00:24:55.490 As we refine our queries and responses, we can factor in opportunities to boost documents that exactly match user queries or contain additional relevant terms in the same order. We can even explore standard spelling variations and account for user errors to improve our system's effectiveness. Each of these measures contributes to a more effective mechanism meant to address user needs.

00:25:55.150 Now, as I start to wrap up this presentation, let’s take a moment to summarize key elements I’ve discussed regarding search and information retrieval: First and foremost, relevance is recognized as a spectrum. Secondly, relevance can be conceptualized as the similarity between a user's query and the documents in our repositories, and managing term counts proves to be a complex yet essential part of this process.

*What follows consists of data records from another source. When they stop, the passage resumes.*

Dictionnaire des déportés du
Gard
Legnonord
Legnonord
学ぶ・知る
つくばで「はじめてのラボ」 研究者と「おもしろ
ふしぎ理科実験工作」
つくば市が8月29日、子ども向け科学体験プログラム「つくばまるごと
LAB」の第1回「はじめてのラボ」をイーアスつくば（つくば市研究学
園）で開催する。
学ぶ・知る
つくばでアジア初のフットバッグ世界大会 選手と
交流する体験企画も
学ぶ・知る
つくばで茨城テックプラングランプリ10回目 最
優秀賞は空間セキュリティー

00:27:19.610 The crux of effective information retrieval utilizes both tf-idf measurements and length normalization to account for the differing document lengths we encounter. Lastly, while semantics cannot be overlooked, we have the ability to control its influence through measures such as stop-word removal, synonym implementation, and family word capturing. A critical point to remember is that the vector model used here is merely one approach—there are other models like BM25F that might suit your needs for structured data far better.

00:29:19.480 And finally, in the spirit of experimentation that shaped my inquiry into search, I embarked on finding the meaning of life for a user, and while the results weren't what I anticipated, they point towards the ongoing nature of improving understanding in the world of search. As I conclude, I invite any questions you may have regarding my talk or the subject matter I've presented. Thank you!